When a line below contains the word "points", copy that line.

• • •

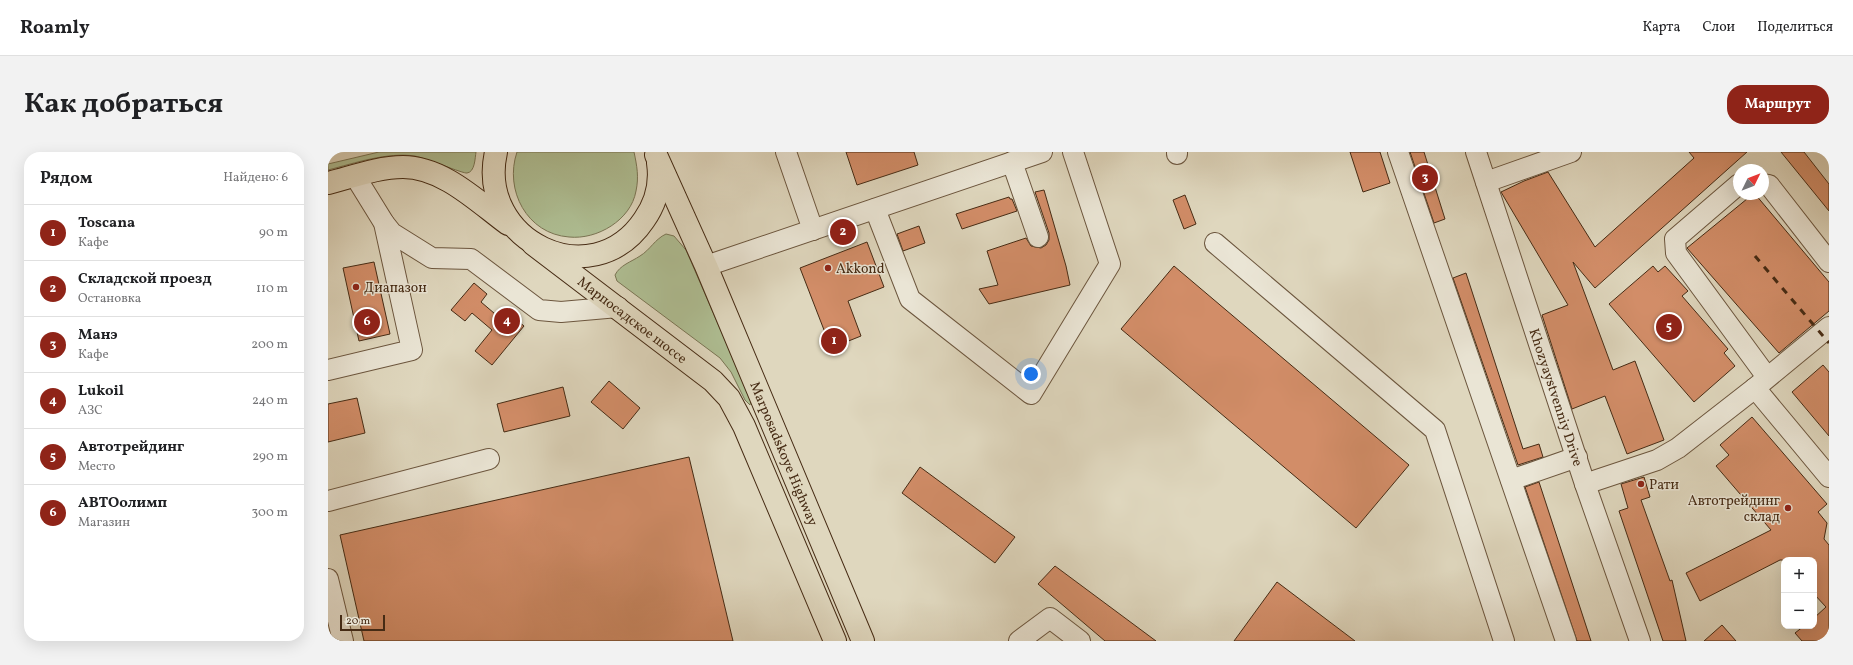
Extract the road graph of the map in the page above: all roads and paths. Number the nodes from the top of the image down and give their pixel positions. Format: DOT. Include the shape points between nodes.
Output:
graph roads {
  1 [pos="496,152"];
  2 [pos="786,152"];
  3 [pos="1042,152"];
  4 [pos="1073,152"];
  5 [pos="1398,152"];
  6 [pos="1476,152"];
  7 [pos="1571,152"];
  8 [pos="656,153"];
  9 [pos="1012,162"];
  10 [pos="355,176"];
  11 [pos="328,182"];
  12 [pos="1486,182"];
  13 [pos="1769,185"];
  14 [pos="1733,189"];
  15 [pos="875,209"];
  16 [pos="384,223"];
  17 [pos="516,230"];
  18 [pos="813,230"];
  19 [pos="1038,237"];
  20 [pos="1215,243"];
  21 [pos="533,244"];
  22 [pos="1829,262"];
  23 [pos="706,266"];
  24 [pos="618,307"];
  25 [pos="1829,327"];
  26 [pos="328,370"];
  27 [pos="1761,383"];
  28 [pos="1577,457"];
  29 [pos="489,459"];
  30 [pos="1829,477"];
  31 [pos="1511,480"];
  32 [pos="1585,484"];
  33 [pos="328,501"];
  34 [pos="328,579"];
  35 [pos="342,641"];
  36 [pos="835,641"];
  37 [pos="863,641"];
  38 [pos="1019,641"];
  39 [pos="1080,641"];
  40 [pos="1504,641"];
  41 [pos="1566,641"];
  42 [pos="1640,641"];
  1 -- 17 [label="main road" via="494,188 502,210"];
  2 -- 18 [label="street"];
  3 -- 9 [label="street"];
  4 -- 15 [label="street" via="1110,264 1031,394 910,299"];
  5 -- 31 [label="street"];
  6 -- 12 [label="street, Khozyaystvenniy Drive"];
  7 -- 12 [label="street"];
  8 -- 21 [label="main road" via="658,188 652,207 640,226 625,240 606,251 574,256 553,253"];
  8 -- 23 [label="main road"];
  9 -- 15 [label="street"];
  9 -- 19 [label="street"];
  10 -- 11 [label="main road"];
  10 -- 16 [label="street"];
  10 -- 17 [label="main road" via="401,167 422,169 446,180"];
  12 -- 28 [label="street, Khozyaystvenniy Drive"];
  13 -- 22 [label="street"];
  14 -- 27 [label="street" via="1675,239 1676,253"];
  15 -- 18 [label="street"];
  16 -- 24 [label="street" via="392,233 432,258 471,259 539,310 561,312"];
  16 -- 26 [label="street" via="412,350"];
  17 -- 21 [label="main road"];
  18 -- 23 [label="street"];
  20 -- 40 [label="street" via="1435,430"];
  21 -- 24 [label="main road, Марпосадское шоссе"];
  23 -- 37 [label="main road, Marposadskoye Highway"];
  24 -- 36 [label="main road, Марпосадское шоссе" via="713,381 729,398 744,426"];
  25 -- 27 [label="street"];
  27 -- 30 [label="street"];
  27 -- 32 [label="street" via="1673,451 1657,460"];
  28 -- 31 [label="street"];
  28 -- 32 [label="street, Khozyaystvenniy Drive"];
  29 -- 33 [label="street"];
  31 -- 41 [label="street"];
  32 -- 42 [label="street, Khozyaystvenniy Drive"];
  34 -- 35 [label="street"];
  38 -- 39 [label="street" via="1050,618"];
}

• • •

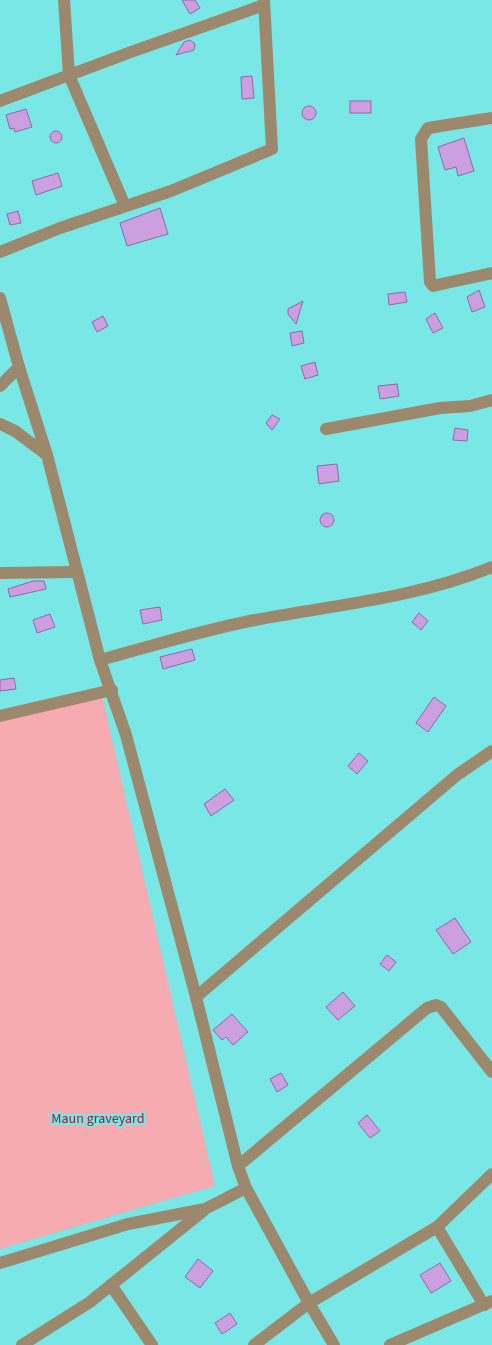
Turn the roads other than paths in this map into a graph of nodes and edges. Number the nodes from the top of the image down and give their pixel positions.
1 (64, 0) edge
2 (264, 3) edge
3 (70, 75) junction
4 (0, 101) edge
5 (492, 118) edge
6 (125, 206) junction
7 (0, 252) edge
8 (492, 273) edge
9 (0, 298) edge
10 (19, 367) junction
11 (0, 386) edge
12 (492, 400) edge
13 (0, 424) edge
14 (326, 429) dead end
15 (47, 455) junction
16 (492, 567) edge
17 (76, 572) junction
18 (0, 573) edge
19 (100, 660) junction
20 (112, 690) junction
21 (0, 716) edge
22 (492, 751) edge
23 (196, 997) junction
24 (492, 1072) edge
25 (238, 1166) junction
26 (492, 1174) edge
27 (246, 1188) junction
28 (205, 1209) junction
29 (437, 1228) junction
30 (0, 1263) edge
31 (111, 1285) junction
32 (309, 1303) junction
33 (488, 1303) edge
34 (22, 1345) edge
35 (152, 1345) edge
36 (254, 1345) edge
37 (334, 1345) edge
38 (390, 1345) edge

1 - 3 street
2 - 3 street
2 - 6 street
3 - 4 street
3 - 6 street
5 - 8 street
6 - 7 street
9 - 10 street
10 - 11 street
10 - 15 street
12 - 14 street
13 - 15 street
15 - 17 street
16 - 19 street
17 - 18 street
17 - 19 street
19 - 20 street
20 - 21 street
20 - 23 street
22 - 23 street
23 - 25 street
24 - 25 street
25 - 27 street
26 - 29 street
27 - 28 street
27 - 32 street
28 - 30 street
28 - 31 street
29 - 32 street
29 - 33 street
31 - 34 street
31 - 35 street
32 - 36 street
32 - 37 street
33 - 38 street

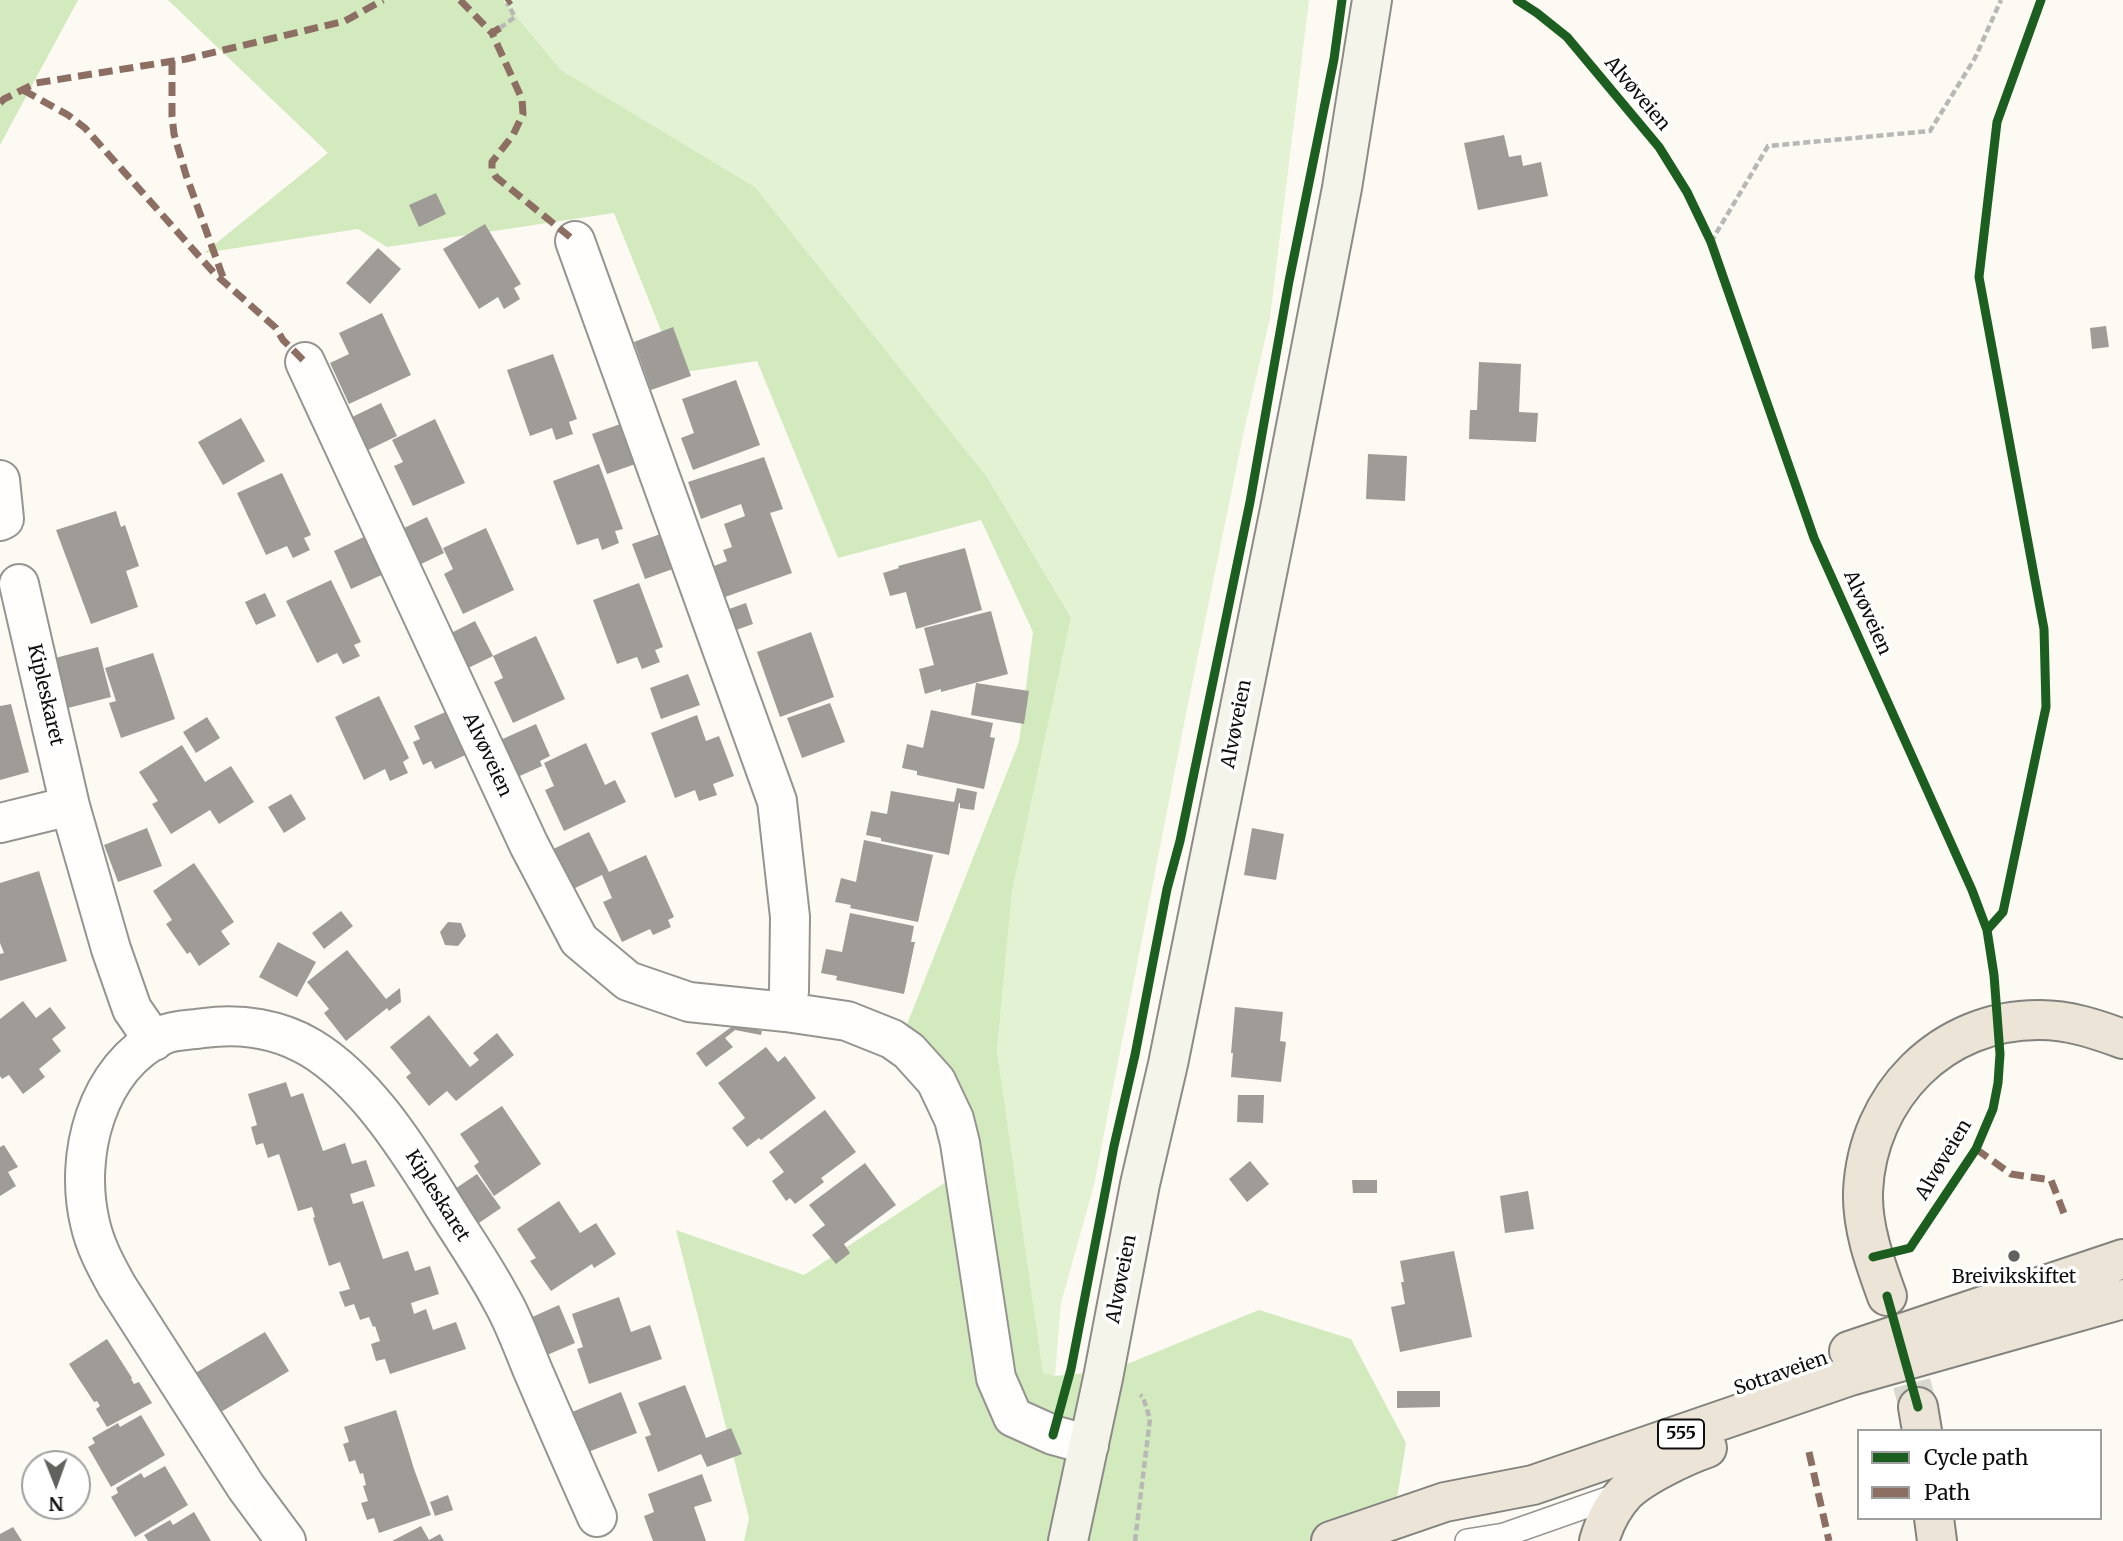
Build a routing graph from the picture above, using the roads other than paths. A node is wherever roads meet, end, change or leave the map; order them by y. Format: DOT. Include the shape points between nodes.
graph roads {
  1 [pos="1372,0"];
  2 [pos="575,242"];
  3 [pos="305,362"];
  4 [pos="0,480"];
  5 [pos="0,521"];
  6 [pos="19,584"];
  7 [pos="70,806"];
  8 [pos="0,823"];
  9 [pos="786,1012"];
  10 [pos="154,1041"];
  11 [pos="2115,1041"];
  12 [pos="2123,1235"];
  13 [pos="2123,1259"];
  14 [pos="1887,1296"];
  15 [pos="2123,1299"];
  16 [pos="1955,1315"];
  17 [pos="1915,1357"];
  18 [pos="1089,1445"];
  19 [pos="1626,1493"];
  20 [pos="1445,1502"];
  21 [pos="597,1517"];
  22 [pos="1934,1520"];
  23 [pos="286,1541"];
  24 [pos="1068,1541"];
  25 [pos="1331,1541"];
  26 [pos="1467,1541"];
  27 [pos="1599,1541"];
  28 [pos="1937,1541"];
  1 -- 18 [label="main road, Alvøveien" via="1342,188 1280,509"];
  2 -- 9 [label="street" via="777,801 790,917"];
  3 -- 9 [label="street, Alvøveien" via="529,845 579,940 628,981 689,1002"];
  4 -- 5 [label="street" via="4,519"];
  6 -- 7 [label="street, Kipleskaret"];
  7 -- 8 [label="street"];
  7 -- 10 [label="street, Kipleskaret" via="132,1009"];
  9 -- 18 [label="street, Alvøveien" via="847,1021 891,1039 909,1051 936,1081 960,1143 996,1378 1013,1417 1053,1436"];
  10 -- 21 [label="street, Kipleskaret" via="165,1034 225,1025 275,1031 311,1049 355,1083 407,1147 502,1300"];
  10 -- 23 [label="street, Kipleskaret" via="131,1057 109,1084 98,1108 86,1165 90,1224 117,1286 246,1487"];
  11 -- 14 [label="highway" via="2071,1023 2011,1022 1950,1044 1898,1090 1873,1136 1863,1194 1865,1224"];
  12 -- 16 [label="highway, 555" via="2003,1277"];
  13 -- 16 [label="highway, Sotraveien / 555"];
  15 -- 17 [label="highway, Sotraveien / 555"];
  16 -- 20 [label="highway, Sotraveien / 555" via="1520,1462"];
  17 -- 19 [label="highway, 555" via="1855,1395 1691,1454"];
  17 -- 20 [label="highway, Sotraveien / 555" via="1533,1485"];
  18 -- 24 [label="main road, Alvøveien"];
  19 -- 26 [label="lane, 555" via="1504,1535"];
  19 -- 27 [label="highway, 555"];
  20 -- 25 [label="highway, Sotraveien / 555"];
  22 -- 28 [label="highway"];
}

• • •

--- WRITTEN ANSWER ---
Extract the road graph of the map in the page above: all roads and paths. Number the nodes from the top of the image down and give their pixel positions. Format: DOT. Include the shape points between nodes.
Build a routing graph from the picture above, using the roads other than paths. A node is wherever roads meet, end, change or leave the map; order them by y. Format: DOT. Include the shape points between nodes.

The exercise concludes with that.